> **PARTS OF THE EXERCISE**:
**A.** Reproduce part of the sewing rituals passage word for word. Begin at the words "So that's one" and stop after "around when I sew.".
**B.** In the sewing rituals passage, what does the speaker usually drink while sewing?
**C.** List every habit the speaker describes keeping around cutting and sewing in the sewing rituals passage.

> **READING PASSAGE**:
I’m trying to think of rituals that I always have when I'm sewing. So I usually try to split up my sewing and my cutting. I try not to do those on the same day. What I really like to do is cut out a couple patterns at a time and sew one at a time after that so that I always have things cut out and ready to go. And that helps to eliminate the block of getting everything out, getting out the cutting mat, getting out all the stuff at once.

So that's one of my I don't know if you call that a ritual, but that's one thing. And I think that sort of delineates the two sessions because they're a little bit different, of whether I'm cutting or whether I'm sewing. Sewing requires a little bit more concentration, I think. But for a soundtrack, I often listen to podcasts. I usually listen to podcasts when I sew. Sometimes I will listen to music, but mostly I listen to podcasts. And I like all kinds of podcasts, but I especially like storytelling type podcasts. When I'm sewing something that's more of a long-form story over a season, I really enjoy that. It keeps me going. I don't usually have snacks with me. I usually have some tea, though. I like to have tea around when I sew.

The only other ritual, I don't know when you're talking about Charley, it just reminded me, is dealing with the cats, because they go insane when I sew. When I cut, I usually just take all the little scraps of paper after cutting and I just throw them on the floor and then I pick them up afterwards and they go nuts. They love that.

> **DATA SEGMENT**:
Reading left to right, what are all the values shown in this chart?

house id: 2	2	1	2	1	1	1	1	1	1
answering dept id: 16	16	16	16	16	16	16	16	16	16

> **PER-TASK ANSWERS**:
**A.**
So that's one of my I don't know if you call that a ritual, but that's one thing. And I think that sort of delineates the two sessions because they're a little bit different, of whether I'm cutting or whether I'm sewing. Sewing requires a little bit more concentration, I think. But for a soundtrack, I often listen to podcasts. I usually listen to podcasts when I sew. Sometimes I will listen to music, but mostly I listen to podcasts. And I like all kinds of podcasts, but I especially like storytelling type podcasts. When I'm sewing something that's more of a long-form story over a season, I really enjoy that. It keeps me going. I don't usually have snacks with me. I usually have some tea, though. I like to have tea around when I sew.

**B.** Tea.

**C.**
- Doing cutting and sewing on different days
- Cutting out a couple of patterns at a time, then sewing one at a time
- Listening to podcasts (sometimes music) while sewing
- Keeping tea nearby while sewing
- Throwing paper scraps on the floor for the cats after cutting, then picking them up afterward